[Stored data entries]
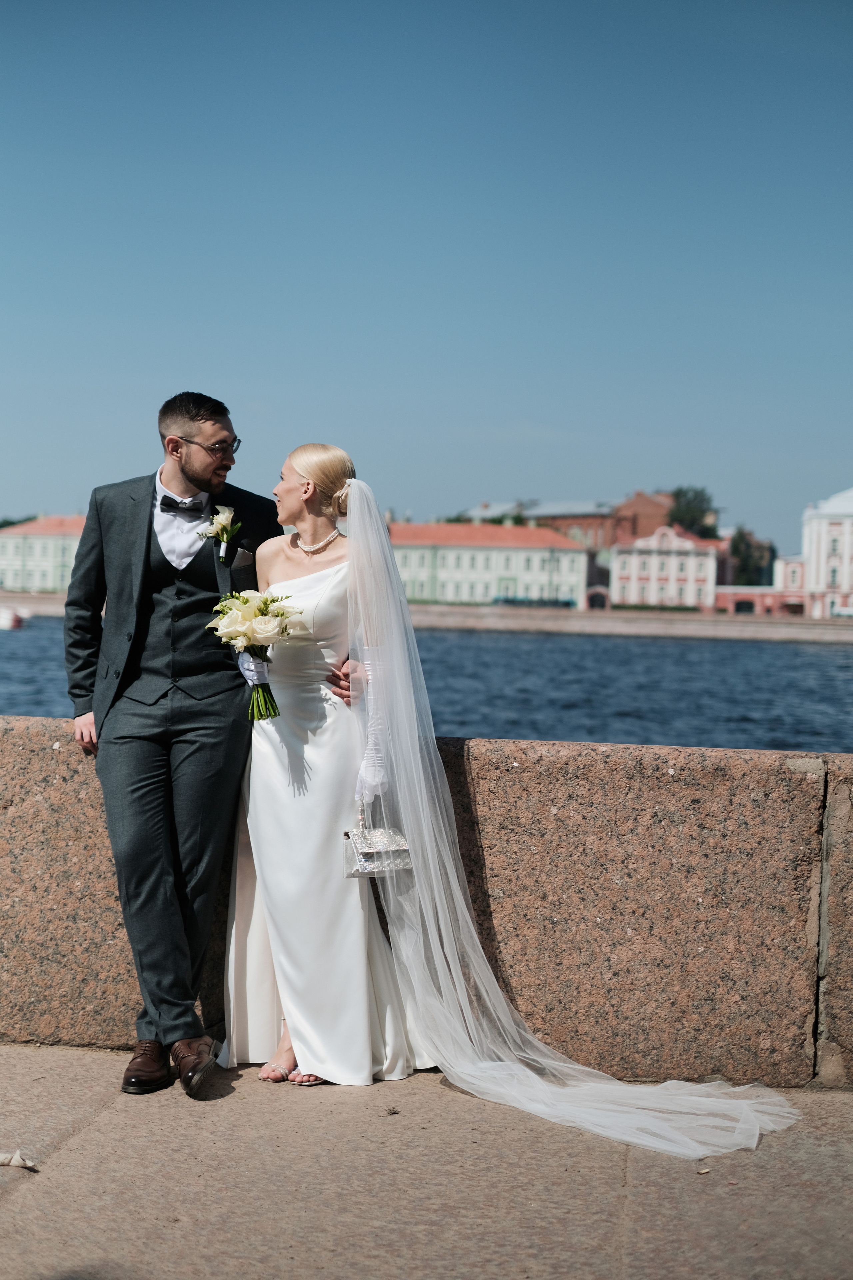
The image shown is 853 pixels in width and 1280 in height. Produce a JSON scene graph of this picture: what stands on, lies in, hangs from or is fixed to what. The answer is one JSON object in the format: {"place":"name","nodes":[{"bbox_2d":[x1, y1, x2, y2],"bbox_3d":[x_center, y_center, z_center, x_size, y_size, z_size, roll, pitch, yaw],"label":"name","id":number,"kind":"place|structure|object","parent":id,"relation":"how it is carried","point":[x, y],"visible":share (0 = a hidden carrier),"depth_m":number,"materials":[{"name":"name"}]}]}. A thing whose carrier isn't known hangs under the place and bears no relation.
{"place":"outdoors","nodes":[
{"label":"outdoors","id":0,"kind":"place"},
{"bbox_2d":[0,515,87,592],"label":"building","id":1,"kind":"structure","parent":0,"point":[41,542],"materials":[{"name":"green paint"}]},
{"bbox_2d":[231,548,255,571],"label":"pocket square","id":2,"kind":"structure","parent":0,"point":[245,559],"materials":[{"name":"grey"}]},
{"bbox_2d":[0,589,852,641],"label":"embankment wall","id":3,"kind":"structure","parent":0,"point":[695,632],"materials":[{"name":"stone"}]},
{"bbox_2d":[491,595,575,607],"label":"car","id":4,"kind":"object","parent":3,"relation":"on","point":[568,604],"visible":0.6,"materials":[{"name":"blue"}]},
{"bbox_2d":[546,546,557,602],"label":"lamp post","id":5,"kind":"object","parent":3,"relation":"in","point":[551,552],"visible":0.75,"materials":[{"name":"metal"}]},
{"bbox_2d":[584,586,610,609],"label":"archway","id":6,"kind":"object","parent":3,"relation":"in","point":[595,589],"visible":0.78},
{"bbox_2d":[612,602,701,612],"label":"hedge","id":7,"kind":"object","parent":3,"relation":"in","point":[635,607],"visible":0.62,"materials":[{"name":"green plant"}]},
{"bbox_2d":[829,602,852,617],"label":"car","id":8,"kind":"object","parent":3,"relation":"on","point":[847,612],"visible":0.91,"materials":[{"name":"white"}]},
{"bbox_2d":[0,0,852,554],"label":"sky","id":9,"kind":"structure","parent":0,"point":[128,449],"materials":[{"name":"blue"}]},
{"bbox_2d":[0,1043,852,1279],"label":"pavement","id":10,"kind":"structure","parent":0,"point":[31,1193],"materials":[{"name":"grey stone"}]},
{"bbox_2d":[0,1149,36,1170],"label":"crumpled paper","id":11,"kind":"object","parent":10,"relation":"on","point":[16,1158],"visible":0.98,"depth_m":4.44,"materials":[{"name":"white paper"}]},
{"bbox_2d":[63,388,279,1094],"bbox_3d":[-0.700,0.244,5.330,0.560,1.914,0.642,1,2,17],"label":"man","id":12,"kind":"object","parent":10,"relation":"on","point":[177,487],"visible":0.97,"depth_m":5.19},
{"bbox_2d":[223,440,428,1088],"bbox_3d":[-0.292,0.321,5.523,0.651,1.826,0.866,1,2,6],"label":"woman","id":13,"kind":"object","parent":10,"relation":"on","point":[309,487],"visible":0.83,"depth_m":5.33},
{"bbox_2d":[205,589,293,721],"bbox_3d":[-0.483,0.044,5.277,0.291,0.375,0.320,1,2,6],"label":"bouquet","id":14,"kind":"object","parent":13,"relation":"in","point":[245,602],"visible":0.96,"depth_m":5.25,"materials":[{"name":"white plant"}]},
{"bbox_2d":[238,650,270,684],"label":"ribbon","id":15,"kind":"object","parent":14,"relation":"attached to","point":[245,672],"visible":0.52,"depth_m":5.28,"materials":[{"name":"fabric"}]},
{"bbox_2d":[342,807,413,878],"bbox_3d":[-0.128,0.550,5.116,0.217,0.186,0.169,1,2,-9],"label":"handbag","id":16,"kind":"object","parent":13,"relation":"in","point":[361,862],"visible":0.76,"depth_m":5.06,"materials":[{"name":"silver metal"}]},
{"bbox_2d":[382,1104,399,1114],"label":"dry leaf","id":17,"kind":"object","parent":10,"relation":"on","point":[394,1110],"visible":0.97,"depth_m":5.05,"materials":[{"name":"brown plant"}]},
{"bbox_2d":[0,716,852,1089],"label":"stone wall","id":18,"kind":"structure","parent":0,"point":[26,775],"depth_m":5.39,"materials":[{"name":"stone"}]},
{"bbox_2d":[0,609,852,755],"label":"water","id":19,"kind":"structure","parent":0,"point":[827,665],"materials":[{"name":"blue liquid"}]},
{"bbox_2d":[0,606,26,630],"label":"boat","id":20,"kind":"object","parent":19,"relation":"on","point":[3,617],"visible":0.98,"materials":[{"name":"white"}]},
{"bbox_2d":[383,521,589,608],"label":"long building","id":21,"kind":"structure","parent":0,"point":[491,592],"materials":[{"name":"paint"}]},
{"bbox_2d":[460,491,676,549],"label":"brick building","id":22,"kind":"structure","parent":0,"point":[578,524],"materials":[{"name":"red brick"}]},
{"bbox_2d":[608,522,721,610],"label":"white building","id":23,"kind":"structure","parent":0,"point":[620,559],"materials":[{"name":"paint"}]},
{"bbox_2d":[712,557,808,615],"label":"red building","id":24,"kind":"structure","parent":0,"point":[722,594],"materials":[{"name":"red paint"}]},
{"bbox_2d":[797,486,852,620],"label":"white building","id":25,"kind":"structure","parent":0,"point":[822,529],"materials":[{"name":"white paint"}]},
{"label":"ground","id":26,"kind":"structure","parent":0},
{"bbox_2d":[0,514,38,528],"label":"tree","id":27,"kind":"object","parent":26,"relation":"on","point":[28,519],"visible":0.15,"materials":[{"name":"green plant"}]},
{"bbox_2d":[666,486,719,538],"label":"tree","id":28,"kind":"object","parent":26,"relation":"on","point":[687,509],"visible":0.51,"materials":[{"name":"green plant"}]},
{"bbox_2d":[727,527,775,585],"label":"tree","id":29,"kind":"object","parent":26,"relation":"on","point":[742,537],"visible":0.61,"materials":[{"name":"green plant"}]}
]}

#### EXERCISE DIRECTIONS
Without the pictures, repeat every record above exactly as written.

#### PROBLEM SOLUTION
The image shown is 853 pixels in width and 1280 in height. Produce a JSON scene graph of this picture: what stands on, lies in, hangs from or is fixed to what. The answer is one JSON object in the format: {"place":"name","nodes":[{"bbox_2d":[x1, y1, x2, y2],"bbox_3d":[x_center, y_center, z_center, x_size, y_size, z_size, roll, pitch, yaw],"label":"name","id":number,"kind":"place|structure|object","parent":id,"relation":"how it is carried","point":[x, y],"visible":share (0 = a hidden carrier),"depth_m":number,"materials":[{"name":"name"}]}]}. A thing whose carrier isn't known hangs under the place and bears no relation.
{"place":"outdoors","nodes":[
{"label":"outdoors","id":0,"kind":"place"},
{"bbox_2d":[0,515,87,592],"label":"building","id":1,"kind":"structure","parent":0,"point":[41,542],"materials":[{"name":"green paint"}]},
{"bbox_2d":[231,548,255,571],"label":"pocket square","id":2,"kind":"structure","parent":0,"point":[245,559],"materials":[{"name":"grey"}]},
{"bbox_2d":[0,589,852,641],"label":"embankment wall","id":3,"kind":"structure","parent":0,"point":[695,632],"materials":[{"name":"stone"}]},
{"bbox_2d":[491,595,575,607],"label":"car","id":4,"kind":"object","parent":3,"relation":"on","point":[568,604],"visible":0.6,"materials":[{"name":"blue"}]},
{"bbox_2d":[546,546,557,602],"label":"lamp post","id":5,"kind":"object","parent":3,"relation":"in","point":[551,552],"visible":0.75,"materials":[{"name":"metal"}]},
{"bbox_2d":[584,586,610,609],"label":"archway","id":6,"kind":"object","parent":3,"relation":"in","point":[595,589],"visible":0.78},
{"bbox_2d":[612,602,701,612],"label":"hedge","id":7,"kind":"object","parent":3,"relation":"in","point":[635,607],"visible":0.62,"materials":[{"name":"green plant"}]},
{"bbox_2d":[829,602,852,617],"label":"car","id":8,"kind":"object","parent":3,"relation":"on","point":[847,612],"visible":0.91,"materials":[{"name":"white"}]},
{"bbox_2d":[0,0,852,554],"label":"sky","id":9,"kind":"structure","parent":0,"point":[128,449],"materials":[{"name":"blue"}]},
{"bbox_2d":[0,1043,852,1279],"label":"pavement","id":10,"kind":"structure","parent":0,"point":[31,1193],"materials":[{"name":"grey stone"}]},
{"bbox_2d":[0,1149,36,1170],"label":"crumpled paper","id":11,"kind":"object","parent":10,"relation":"on","point":[16,1158],"visible":0.98,"depth_m":4.44,"materials":[{"name":"white paper"}]},
{"bbox_2d":[63,388,279,1094],"bbox_3d":[-0.700,0.244,5.330,0.560,1.914,0.642,1,2,17],"label":"man","id":12,"kind":"object","parent":10,"relation":"on","point":[177,487],"visible":0.97,"depth_m":5.19},
{"bbox_2d":[223,440,428,1088],"bbox_3d":[-0.292,0.321,5.523,0.651,1.826,0.866,1,2,6],"label":"woman","id":13,"kind":"object","parent":10,"relation":"on","point":[309,487],"visible":0.83,"depth_m":5.33},
{"bbox_2d":[205,589,293,721],"bbox_3d":[-0.483,0.044,5.277,0.291,0.375,0.320,1,2,6],"label":"bouquet","id":14,"kind":"object","parent":13,"relation":"in","point":[245,602],"visible":0.96,"depth_m":5.25,"materials":[{"name":"white plant"}]},
{"bbox_2d":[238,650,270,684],"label":"ribbon","id":15,"kind":"object","parent":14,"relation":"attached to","point":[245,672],"visible":0.52,"depth_m":5.28,"materials":[{"name":"fabric"}]},
{"bbox_2d":[342,807,413,878],"bbox_3d":[-0.128,0.550,5.116,0.217,0.186,0.169,1,2,-9],"label":"handbag","id":16,"kind":"object","parent":13,"relation":"in","point":[361,862],"visible":0.76,"depth_m":5.06,"materials":[{"name":"silver metal"}]},
{"bbox_2d":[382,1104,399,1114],"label":"dry leaf","id":17,"kind":"object","parent":10,"relation":"on","point":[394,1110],"visible":0.97,"depth_m":5.05,"materials":[{"name":"brown plant"}]},
{"bbox_2d":[0,716,852,1089],"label":"stone wall","id":18,"kind":"structure","parent":0,"point":[26,775],"depth_m":5.39,"materials":[{"name":"stone"}]},
{"bbox_2d":[0,609,852,755],"label":"water","id":19,"kind":"structure","parent":0,"point":[827,665],"materials":[{"name":"blue liquid"}]},
{"bbox_2d":[0,606,26,630],"label":"boat","id":20,"kind":"object","parent":19,"relation":"on","point":[3,617],"visible":0.98,"materials":[{"name":"white"}]},
{"bbox_2d":[383,521,589,608],"label":"long building","id":21,"kind":"structure","parent":0,"point":[491,592],"materials":[{"name":"paint"}]},
{"bbox_2d":[460,491,676,549],"label":"brick building","id":22,"kind":"structure","parent":0,"point":[578,524],"materials":[{"name":"red brick"}]},
{"bbox_2d":[608,522,721,610],"label":"white building","id":23,"kind":"structure","parent":0,"point":[620,559],"materials":[{"name":"paint"}]},
{"bbox_2d":[712,557,808,615],"label":"red building","id":24,"kind":"structure","parent":0,"point":[722,594],"materials":[{"name":"red paint"}]},
{"bbox_2d":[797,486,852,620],"label":"white building","id":25,"kind":"structure","parent":0,"point":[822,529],"materials":[{"name":"white paint"}]},
{"label":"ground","id":26,"kind":"structure","parent":0},
{"bbox_2d":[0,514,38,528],"label":"tree","id":27,"kind":"object","parent":26,"relation":"on","point":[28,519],"visible":0.15,"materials":[{"name":"green plant"}]},
{"bbox_2d":[666,486,719,538],"label":"tree","id":28,"kind":"object","parent":26,"relation":"on","point":[687,509],"visible":0.51,"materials":[{"name":"green plant"}]},
{"bbox_2d":[727,527,775,585],"label":"tree","id":29,"kind":"object","parent":26,"relation":"on","point":[742,537],"visible":0.61,"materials":[{"name":"green plant"}]}
]}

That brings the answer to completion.